Saturday, June 18, 2011

Giving Scenes More Meaning

I am on the downhill slide of revisions for Firedancer, fine-tuning the major stuff I added, looking for places to tighten and cut. With the whole book slightly different and characters having acquired new facets, I took an hour to do something I never used to think about. I looked at every major scene from the perspective of "yes, but" and "no, and" to see if each scene really was integral to the plot. And guess what? It unlocked some new depths I had not previously suspected.

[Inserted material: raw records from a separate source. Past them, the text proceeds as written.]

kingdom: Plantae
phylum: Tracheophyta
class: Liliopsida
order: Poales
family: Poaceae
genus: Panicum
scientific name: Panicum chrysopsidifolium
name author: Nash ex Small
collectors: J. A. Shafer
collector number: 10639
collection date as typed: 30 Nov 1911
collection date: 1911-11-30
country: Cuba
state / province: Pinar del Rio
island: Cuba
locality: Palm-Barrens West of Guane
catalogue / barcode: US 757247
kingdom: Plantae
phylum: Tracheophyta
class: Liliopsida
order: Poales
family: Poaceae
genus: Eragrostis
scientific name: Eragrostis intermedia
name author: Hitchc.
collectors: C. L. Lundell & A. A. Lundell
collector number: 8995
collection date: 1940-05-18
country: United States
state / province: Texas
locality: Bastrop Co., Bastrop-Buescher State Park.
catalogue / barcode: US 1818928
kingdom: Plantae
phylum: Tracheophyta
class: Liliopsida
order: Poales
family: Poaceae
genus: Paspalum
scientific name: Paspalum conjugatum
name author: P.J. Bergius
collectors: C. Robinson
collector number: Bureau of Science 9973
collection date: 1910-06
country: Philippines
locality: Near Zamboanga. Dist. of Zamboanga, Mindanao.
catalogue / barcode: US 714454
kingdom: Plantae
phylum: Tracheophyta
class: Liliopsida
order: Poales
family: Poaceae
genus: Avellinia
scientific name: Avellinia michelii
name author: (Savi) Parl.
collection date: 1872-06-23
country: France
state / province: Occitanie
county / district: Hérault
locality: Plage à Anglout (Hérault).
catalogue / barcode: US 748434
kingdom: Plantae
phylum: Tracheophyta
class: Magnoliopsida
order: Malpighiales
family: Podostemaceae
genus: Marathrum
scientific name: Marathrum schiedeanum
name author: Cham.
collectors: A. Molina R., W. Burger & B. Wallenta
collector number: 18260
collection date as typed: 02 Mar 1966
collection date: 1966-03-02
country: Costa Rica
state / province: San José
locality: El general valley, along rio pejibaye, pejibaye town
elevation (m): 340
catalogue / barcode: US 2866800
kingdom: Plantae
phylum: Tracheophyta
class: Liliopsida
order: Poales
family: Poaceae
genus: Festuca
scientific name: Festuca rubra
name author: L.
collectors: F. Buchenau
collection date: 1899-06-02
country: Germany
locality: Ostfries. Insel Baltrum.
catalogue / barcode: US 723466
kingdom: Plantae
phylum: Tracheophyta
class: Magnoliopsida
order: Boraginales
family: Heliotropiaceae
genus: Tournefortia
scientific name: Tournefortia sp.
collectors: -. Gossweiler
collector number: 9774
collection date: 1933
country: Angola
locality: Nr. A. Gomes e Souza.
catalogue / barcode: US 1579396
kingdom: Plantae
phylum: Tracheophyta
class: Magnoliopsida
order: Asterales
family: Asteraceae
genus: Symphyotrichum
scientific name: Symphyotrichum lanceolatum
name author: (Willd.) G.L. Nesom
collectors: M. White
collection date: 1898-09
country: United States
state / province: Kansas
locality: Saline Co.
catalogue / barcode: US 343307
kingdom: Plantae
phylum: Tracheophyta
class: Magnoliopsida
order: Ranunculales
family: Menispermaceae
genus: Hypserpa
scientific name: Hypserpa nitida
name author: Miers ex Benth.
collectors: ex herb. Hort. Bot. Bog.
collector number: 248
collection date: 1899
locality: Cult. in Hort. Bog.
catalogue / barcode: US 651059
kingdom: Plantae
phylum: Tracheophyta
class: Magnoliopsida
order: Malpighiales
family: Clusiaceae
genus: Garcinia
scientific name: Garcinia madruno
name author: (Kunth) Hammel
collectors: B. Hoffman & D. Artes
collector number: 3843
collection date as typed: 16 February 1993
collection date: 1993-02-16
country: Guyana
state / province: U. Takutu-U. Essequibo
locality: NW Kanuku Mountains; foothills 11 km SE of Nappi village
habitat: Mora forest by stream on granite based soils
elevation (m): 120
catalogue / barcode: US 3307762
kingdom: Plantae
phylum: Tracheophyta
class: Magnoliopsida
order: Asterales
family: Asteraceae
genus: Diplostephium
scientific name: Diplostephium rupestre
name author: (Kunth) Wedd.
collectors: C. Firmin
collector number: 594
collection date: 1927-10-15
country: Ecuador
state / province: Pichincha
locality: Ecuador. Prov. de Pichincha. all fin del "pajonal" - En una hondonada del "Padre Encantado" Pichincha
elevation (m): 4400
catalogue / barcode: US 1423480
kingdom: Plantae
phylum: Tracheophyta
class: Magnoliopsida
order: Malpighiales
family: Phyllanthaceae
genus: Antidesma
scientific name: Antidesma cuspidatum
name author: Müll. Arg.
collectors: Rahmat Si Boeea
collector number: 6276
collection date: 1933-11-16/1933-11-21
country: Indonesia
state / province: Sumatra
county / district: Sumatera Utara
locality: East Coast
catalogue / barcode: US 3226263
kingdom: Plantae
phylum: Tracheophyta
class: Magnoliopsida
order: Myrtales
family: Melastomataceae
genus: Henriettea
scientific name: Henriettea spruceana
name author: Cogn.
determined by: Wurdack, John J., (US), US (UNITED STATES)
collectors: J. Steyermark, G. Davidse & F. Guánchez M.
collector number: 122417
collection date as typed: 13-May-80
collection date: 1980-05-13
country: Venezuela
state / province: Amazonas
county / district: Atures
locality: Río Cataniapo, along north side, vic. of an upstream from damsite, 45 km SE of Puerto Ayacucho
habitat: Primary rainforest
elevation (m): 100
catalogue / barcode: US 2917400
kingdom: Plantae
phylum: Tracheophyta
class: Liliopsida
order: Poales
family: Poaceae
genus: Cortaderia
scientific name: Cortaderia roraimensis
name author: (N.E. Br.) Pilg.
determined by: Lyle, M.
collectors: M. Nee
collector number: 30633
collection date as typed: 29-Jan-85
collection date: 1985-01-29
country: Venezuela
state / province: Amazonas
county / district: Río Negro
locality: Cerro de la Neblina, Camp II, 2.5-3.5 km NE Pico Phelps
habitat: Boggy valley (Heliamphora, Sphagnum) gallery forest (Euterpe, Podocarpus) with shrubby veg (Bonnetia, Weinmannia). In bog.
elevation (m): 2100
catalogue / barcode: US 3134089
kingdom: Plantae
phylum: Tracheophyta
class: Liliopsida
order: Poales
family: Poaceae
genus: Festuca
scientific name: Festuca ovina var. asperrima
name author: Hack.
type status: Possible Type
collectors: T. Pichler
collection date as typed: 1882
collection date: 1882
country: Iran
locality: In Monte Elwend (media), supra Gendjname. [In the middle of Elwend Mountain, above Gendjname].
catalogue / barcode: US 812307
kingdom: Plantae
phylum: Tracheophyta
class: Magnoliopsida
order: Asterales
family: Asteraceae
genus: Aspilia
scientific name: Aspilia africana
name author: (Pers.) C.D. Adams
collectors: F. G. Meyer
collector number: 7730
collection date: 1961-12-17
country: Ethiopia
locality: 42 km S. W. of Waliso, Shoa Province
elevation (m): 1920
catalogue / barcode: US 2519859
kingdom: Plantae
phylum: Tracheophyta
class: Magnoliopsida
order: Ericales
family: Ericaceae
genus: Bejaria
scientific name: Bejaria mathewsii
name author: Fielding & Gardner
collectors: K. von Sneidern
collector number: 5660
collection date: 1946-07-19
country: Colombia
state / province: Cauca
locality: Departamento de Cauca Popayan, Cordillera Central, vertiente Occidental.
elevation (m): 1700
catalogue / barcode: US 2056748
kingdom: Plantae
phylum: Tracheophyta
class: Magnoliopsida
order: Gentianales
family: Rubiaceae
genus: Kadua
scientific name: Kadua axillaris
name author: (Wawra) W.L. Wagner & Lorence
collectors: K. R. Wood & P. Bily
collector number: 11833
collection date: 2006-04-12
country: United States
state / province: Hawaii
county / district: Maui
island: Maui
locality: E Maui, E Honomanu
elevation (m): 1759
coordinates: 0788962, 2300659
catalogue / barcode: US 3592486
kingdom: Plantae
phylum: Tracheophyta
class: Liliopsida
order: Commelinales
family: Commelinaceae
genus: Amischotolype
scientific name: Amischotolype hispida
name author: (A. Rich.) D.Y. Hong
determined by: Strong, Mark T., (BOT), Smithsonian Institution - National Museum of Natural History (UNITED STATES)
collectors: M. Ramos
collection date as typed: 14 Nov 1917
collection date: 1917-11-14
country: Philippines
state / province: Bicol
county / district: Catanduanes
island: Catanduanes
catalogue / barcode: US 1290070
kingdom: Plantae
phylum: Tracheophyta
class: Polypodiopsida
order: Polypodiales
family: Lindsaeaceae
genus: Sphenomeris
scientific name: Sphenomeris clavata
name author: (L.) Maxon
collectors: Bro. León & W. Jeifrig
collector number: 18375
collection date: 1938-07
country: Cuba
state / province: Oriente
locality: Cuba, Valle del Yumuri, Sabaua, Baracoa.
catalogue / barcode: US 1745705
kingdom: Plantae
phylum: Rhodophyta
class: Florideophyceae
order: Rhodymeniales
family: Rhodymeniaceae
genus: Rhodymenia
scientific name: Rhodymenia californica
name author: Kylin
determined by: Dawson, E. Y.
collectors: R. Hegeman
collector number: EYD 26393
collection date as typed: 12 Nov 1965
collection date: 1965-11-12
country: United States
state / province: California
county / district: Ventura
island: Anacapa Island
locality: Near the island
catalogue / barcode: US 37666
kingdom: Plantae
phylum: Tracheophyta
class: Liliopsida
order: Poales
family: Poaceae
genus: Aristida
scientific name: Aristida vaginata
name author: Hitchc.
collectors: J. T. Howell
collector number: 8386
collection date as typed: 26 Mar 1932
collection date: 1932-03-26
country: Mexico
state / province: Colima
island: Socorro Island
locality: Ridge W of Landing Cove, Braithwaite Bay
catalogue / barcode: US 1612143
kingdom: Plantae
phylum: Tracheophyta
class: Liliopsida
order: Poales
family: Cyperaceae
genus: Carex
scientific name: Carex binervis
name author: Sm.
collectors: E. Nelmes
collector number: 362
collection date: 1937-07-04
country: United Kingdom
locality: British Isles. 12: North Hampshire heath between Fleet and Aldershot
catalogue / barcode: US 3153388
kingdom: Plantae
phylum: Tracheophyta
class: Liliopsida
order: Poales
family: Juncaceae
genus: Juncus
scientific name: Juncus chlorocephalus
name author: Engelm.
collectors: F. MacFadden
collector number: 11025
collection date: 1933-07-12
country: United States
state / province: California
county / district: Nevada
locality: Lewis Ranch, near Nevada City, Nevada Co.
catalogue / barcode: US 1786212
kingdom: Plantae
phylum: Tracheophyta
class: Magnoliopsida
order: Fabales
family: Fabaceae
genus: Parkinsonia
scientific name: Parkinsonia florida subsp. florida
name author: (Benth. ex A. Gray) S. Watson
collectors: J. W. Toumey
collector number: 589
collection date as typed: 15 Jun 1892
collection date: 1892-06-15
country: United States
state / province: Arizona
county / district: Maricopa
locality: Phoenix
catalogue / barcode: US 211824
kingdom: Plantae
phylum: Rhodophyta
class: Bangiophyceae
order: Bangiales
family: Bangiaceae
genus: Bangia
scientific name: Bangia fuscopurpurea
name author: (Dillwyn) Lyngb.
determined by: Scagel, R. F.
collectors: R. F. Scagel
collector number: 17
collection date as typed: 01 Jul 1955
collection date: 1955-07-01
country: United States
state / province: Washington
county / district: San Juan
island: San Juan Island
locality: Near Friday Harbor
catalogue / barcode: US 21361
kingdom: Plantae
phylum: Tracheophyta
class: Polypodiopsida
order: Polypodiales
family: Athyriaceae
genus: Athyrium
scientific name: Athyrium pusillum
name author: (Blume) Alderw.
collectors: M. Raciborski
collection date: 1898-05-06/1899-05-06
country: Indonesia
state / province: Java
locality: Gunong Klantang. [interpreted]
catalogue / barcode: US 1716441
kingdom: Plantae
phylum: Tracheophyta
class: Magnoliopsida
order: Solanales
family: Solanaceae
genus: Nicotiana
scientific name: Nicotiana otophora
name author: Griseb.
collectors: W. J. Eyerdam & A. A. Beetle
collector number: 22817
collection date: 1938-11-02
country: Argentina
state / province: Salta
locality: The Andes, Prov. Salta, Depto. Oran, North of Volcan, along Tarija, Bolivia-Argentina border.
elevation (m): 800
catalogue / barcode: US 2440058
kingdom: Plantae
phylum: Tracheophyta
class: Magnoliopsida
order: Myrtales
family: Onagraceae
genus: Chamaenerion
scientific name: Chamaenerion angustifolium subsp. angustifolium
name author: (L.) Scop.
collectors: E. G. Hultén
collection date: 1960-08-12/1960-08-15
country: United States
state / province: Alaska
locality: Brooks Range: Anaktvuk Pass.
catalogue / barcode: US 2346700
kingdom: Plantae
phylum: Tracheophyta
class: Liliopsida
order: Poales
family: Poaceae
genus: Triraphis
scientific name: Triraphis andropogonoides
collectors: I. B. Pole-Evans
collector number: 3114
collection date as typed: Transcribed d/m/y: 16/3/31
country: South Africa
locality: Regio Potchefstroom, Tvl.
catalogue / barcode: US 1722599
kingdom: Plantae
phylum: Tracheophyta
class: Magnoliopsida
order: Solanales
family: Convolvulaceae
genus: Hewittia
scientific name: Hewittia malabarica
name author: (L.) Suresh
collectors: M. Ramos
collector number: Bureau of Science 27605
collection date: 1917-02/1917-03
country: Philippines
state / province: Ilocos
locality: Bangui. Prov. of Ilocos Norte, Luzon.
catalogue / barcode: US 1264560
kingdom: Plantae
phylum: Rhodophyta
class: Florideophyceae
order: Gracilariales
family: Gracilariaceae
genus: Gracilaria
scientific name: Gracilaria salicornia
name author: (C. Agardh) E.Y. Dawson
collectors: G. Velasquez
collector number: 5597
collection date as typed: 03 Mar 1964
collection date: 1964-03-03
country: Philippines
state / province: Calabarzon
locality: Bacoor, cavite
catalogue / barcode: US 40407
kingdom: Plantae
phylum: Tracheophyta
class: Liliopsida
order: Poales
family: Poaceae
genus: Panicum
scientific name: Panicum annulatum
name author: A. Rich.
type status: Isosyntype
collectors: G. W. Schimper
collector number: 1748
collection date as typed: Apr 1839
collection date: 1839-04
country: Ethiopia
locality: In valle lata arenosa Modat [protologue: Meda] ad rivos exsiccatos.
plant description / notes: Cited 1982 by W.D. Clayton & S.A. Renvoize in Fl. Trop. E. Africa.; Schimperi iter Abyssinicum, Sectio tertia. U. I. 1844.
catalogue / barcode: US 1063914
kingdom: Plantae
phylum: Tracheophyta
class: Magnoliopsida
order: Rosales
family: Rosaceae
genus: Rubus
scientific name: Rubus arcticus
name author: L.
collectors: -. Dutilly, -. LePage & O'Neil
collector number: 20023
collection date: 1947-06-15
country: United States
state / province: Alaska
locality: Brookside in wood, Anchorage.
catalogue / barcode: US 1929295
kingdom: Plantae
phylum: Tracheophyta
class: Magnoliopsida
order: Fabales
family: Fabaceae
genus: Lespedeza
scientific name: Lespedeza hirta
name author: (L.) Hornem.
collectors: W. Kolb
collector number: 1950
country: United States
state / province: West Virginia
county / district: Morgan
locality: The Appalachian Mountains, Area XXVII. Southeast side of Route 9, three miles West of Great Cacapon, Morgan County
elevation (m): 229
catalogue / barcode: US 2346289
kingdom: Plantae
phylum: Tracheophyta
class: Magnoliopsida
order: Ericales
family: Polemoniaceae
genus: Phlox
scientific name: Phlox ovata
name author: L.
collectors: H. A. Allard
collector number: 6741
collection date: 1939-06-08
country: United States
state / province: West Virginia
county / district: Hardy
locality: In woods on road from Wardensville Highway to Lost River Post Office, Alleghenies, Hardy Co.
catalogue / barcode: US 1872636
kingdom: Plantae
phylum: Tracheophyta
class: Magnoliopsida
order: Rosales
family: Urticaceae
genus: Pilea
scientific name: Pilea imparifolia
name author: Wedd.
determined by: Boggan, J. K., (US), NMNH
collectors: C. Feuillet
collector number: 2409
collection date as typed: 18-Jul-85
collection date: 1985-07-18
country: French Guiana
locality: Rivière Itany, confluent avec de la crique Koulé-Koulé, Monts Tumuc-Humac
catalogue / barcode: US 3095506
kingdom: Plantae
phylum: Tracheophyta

Being an organic writer, letting the story flow as it will onto the page, has the advantage of maintaining excitement about the writing process itself, as I find out as I go along what the story's about and what the characters' adventures are, just as a reader would. But the huge drawback to this method is that you risk having an action-oriented plot with few layers and no great planning to discover the meaning in each scene. I admire people who can outline to that level in advance; I really do. I just can't do it up front, so the work now must come after. As I progress as a writer, I discover myself looking more and more to such methods to enrich my work.

So, what did I discover? I created a table with one question at the top: Did the protagonist accomplish what she set out to do? I listed each major scene down the left side, plotted against "yes, but" and "no, and" to see what fell out of each. Most fell into the "yes, but" category. A few showed up weak, with little to no "but" consequences arising from the accomplishment. Strong plots need strong and continuing tension, which means nothing along the way can be an unqualified success. The two "no, and" answers really were enlightening, leading directly to greater character development in secondary characters affected by the scene. That was exciting, and really satisfying. It lent depths to the plot I didn't know it had.

Overall, every scene got richer in some way because of this exercise, and I am so grateful for the panel I sat in on at Radcon where I learned it. Never stop learning! Never stop pushing yourself as a writer. Adding 84 layers of meaning just to do it is pointless, but hunting for the real richness in every scene is a worthwhile exercise I highly recommend. Try it!